Objective: This task will implement distributed versions of all NumPy ufuncs, and dis- tributed versions of the other non-ufunc NumPy functions.

Relevance: Ufuncs and array methods comprise the second major feature of NumPy, and without them, NumPy’s usefulness would be significantly depreciated. Distributed ufuncs that work with distributed ODIN arrays are a natural extension of NumPy’s existing ufunc capabilities.

Description: Given the regularity of unary and binary ufuncs, once a handful of dis- tributed ufuncs are developed, the rest will follow fairly quickly. What is more challenging are the combinatorial and statistical array functions, such as sort(), mean(), std(), and median(). These and other non-elemental distributed procedures will require more effort to implement. In our desire to not re-invent the wheel, we will make use of existing literature to implement these algorithms.

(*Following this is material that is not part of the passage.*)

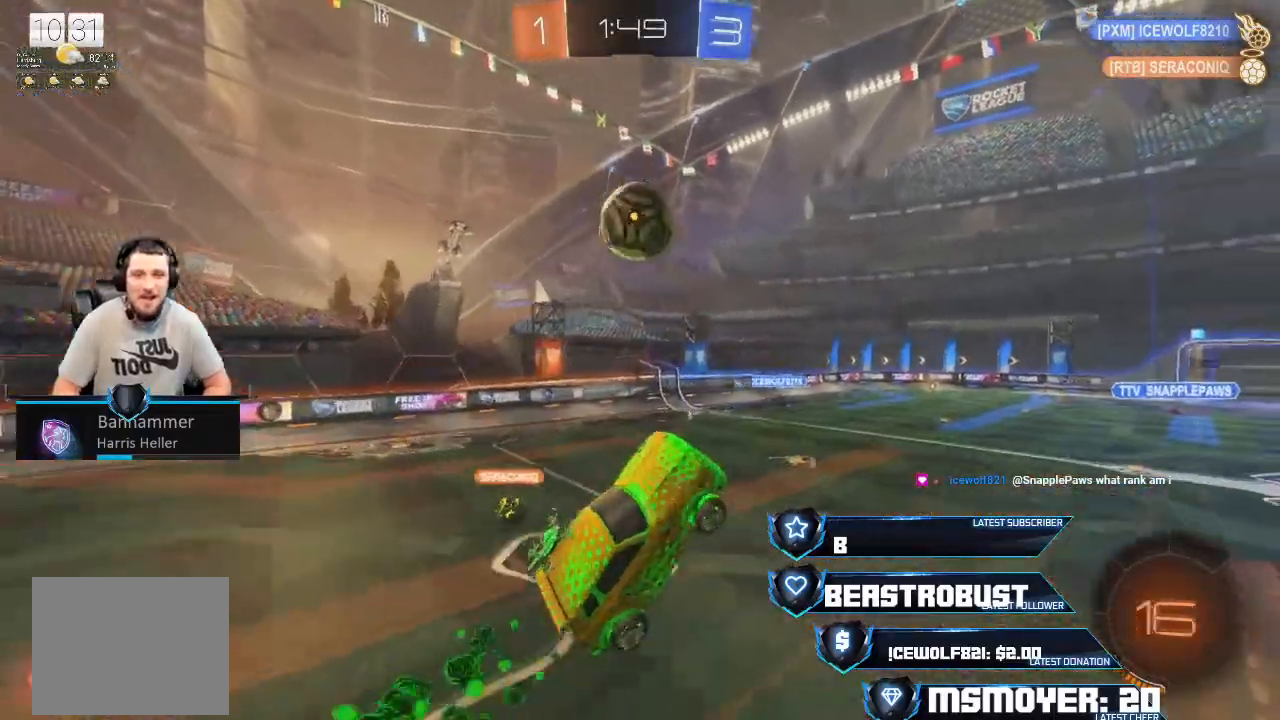
{"buttons": ["CROSS", "CIRCLE", "R2"], "left_stick": "left", "right_stick": "center", "events": [[233, "left_stick", "up-left"], [300, "CROSS", "down"], [400, "left_stick", "left"], [467, "CIRCLE", "down"]]}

Some of these methods can be deferred to budget-year-2.

kwmsmith commented 10 years ago

@cowlicks @markkness -- I realize this milestone is somewhat vague. Could you take a survey of what in the NumPy API is currently implemented, what isn't, and categorize based on difficulty? We will push most of the non-trivial methods to year 2. Having an explicit tally of what's left to do here will be very helpful.

cowlicks commented 10 years ago

I think it is also necessary to consider the difficulty of covering specific features of certain numpy method. Like axis arguments in particular, and broadcasting.

kwmsmith commented 10 years ago

Broadcasting will be evaluated in a separate year-2 issue.

And yes, breaking things out if they're partially implemented and the difficulty of the remaining effort will be good.

Do you anticipate handling the axis arguments to be difficult? I'd anticipate things like mean to be fairly straightforward, but things like median and sort to be hard.

I'm sure we can find some distributed algos in the literature.

cowlicks commented 10 years ago

It should be easy if slicing is working. But I think slicing will be hard.

cowlicks commented 10 years ago

To get feature parity with NumPy's linalg routines we will have to incorporate Trilinos. I don't know the difficulty of incorporating Trilinos and what that will involve.

kwmsmith commented 10 years ago

Isn't slicing orthogonal to reduction operations, and reducing along a specified axis? Am I missing something?

An example:

da = distarray.ones((1e5, 1e5))
mean_1 = da.mean(axis=1) # trivial, since axis 1 is undistributed
mean_0 = da.mean(axis=0) # non-trivial; axis 0 is distributed

To compute mean_0, each LocalArray would compute its sum along its local 0th axis, and then there'd be an MPI reduction of all those local arrays, along with a division by the global size along the 0th dimension. No slicing involved.

kwmsmith commented 10 years ago

Yes, we will be offloading a lot of our linear algebra functionality to Trilinos. The scope of this milestone is just the ufuncs in the numpy namespace, the ndarray methods, and the numpy.random module.

cowlicks commented 10 years ago

Oh! You are correct. That is much smarter than what I wanted to do.

kwmsmith commented 10 years ago

@cowlicks -- I imagine this is waiting on the work for proper not-distributed arrays, correct?

I'd still like us to have a survey of all numpy methods / functions, and which are covered, and which have yet to be implemented. We can make a determination of which methods / functions are not "core" and out of scope for this phase of distarray work.

cowlicks commented 10 years ago

@kwmsmith see this gist I made last week. You can modify it if you like.

We should probably separate it into year 1 and year 2 stuff.

cowlicks commented 10 years ago

Oops forgot to add the gist: https://gist.github.com/cowlicks/9489089

kwmsmith commented 10 years ago

@cowlicks this is great -- thanks. Will look through in detail.

cowlicks commented 10 years ago

There is now a page on the wiki discussing this here

kwmsmith commented 10 years ago

I believe this task is closeable for the year 1 objectives, and we will address the year 2 objectives in milestone 0.3.

I'm changing the milestone to 0.3 to reflect this.

kwmsmith commented 10 years ago

See issue #319, which separates out the year-2 specific parts of this task.

Closing this task for year 1.